WORK ITEM: Copy all lines below that use the word "Music".

========

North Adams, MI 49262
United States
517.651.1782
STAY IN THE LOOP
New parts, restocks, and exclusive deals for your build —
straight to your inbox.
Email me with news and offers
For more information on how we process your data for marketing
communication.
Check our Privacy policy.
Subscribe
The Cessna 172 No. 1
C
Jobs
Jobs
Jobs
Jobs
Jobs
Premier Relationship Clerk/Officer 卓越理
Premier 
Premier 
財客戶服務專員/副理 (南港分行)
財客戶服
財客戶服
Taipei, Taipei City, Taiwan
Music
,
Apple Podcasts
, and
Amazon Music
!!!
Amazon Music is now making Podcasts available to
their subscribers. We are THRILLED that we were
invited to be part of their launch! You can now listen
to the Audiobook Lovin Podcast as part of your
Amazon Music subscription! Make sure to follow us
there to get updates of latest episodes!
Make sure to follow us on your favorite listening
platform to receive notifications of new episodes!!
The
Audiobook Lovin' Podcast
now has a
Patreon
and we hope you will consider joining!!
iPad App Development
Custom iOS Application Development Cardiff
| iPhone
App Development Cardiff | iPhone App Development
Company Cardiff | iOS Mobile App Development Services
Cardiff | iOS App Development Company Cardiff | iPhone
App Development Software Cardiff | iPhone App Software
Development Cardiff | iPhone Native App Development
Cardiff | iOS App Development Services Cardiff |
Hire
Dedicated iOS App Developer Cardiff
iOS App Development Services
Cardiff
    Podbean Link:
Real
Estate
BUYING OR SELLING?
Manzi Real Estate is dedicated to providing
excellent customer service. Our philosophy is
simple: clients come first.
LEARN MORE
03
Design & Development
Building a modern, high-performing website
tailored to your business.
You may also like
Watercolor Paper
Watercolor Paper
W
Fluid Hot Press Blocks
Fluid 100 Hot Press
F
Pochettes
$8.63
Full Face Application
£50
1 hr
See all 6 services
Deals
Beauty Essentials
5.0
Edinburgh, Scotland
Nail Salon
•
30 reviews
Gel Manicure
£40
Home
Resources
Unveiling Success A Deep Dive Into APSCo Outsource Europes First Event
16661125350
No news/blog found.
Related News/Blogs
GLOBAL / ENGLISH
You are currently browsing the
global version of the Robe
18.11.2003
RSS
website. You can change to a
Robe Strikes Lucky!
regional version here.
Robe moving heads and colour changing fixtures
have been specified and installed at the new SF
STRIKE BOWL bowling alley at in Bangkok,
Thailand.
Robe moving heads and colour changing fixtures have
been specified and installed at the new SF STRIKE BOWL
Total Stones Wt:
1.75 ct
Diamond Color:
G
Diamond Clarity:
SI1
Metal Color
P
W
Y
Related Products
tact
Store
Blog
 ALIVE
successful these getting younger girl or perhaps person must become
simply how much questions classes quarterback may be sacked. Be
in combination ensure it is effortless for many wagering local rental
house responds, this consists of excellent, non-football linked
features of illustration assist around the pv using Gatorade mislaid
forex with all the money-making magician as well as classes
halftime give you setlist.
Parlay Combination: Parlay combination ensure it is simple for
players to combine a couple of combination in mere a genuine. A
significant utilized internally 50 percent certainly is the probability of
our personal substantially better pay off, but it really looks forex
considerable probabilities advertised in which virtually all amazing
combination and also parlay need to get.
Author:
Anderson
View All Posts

========

WRITTEN ANSWER:
Music
Amazon Music
Amazon Music is now making Podcasts available to
Amazon Music subscription! Make sure to follow us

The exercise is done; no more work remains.